On the revolutionary left, Heinrich Laufenberg and Fritz Wolffheim agitated within the German Communist Party (KPD) for a German approach to the class struggle beginning with a rejection of the Versailles settlement which they saw as an imperial project designed to subjugate Germany. During the mid twenties the left Social Democrat Ernst Niekisch used his journal ‘Widerstand’ (Resistance) to develop the idea of a class based revolutionary nationalism militantly opposed to western liberalism.

Among Bolshevik sympathisers drawn from the nationalist tradition, Karl Otto Paetel called upon social revolutionaries in the National Socialist movement to reject the reactionary anti communism of the NSDAP and embrace, as the central organising principle of the nation, a council based system designed to eliminate class preference. His alternative ‘National Bolshevist Manifesto’ was published on the day Adolf Hitler was appointed Chancellor of Germany.

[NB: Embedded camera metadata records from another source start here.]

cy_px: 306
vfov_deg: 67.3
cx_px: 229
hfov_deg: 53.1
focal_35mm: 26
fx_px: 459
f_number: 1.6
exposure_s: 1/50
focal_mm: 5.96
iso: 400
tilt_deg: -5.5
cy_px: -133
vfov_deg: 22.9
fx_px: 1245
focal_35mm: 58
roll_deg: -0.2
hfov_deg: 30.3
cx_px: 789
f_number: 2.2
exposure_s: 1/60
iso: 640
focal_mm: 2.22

During the Russian civil war, members of the White Russian community, notably Nikolai Ustryalov, were drawn into alliance with Red Bolshevism in a common commitment to the cause of national survival.  While he saw it as the short term saviour of the Russian nation, the politically conservative Ustryalov believed that, ultimately,  Bolshevism would abandon class struggle in favour of traditional notions of Russian patriotism. A faction within Russia’s former ‘National Bolshevik Party’, influenced by the Russian expansionism of philosopher, Alexander Dugin, are sometimes referred to as ‘NazBols‘ though this ‘meme’ is rejected by NatBols who point to the roots of National Bolshevism in German anti fascism. 

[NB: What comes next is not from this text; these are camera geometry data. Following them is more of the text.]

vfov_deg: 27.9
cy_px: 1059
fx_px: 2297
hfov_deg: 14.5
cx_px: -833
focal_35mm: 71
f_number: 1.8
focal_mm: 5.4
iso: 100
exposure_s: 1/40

Where its activity is redirected towards the social needs of the people rather than the empowerment of ruling elites, National Bolsheviks see the nation as a liberator, with national consciousness integral to the defence of the workers state against imperialism. They believe the primary obstacle to the ability of nations to build just, peaceful societies is the influence over political life of the international banking system. 

Misunderstandings

Misrepresented in the West and misunderstood in the East, National Bolshevism is neither ‘backward’ nor ‘despotic’ nor is it ‘fascism’.  While ‘correlating’ left movements with fascism or Nazism is a strategy common among apologists for western hegemony, National Bolshevism is not a ‘merger’ of communism and fascism. Unlike the Duginist Russian ‘nazbol’ which seeks to ‘absorb’ communism, NatBol is a class based revolutionary movement which, historically, sought to draw radicals within nationalist parties and movements away from fascist and racist narratives

For some on the Marxist left, NatBol is a reactionary seduction, undermining workers consciousness of the international and interconnected nature of class struggle. For it’s advocates, however, it is the expansionist nature of Capital itself which is producing a merger of social with national struggles, a global cause which they believe the workers movement must not abandon to fascists. In its strident opposition to corporate power, few ideas out there today can claim to be more authentically anti fascist than NatBol.

Photo by Vincent M.A. Janssen on Pexels.com
The Revolutionary Idea

While, in its advocacy of national awareness, the ideas of National Bolshevism were embraced by the Soviet Union as it organised against the threat from Nazi Germany, National Bolshevism is yet to establish a national community or be realised truly in any political setting. Described by Peter Wilberg as ‘monetary nationalism’ springing from the economic analysis of Marx, a National Bolshevik system would fund nationalised public services with interest free money managed by National People’s Banks. With national liberation as its ruling principle, National Bolshevism rejects all forms of cultural, political and financial imperialism.

It is for these reasons National Bolshevism (NatBol) is set apart from the racial, supremacist ‘nationalism’ of the right and the ‘identity politics’ of the ‘internationalist’ left, both of which are tied historically to the aggressive instincts of international finance and subordinated ideologically to its aims.  In its recognition of the debt slavery of nations as the next and ultimate stage in the development of capitalism, National Bolshevism is the ONLY truly revolutionary idea.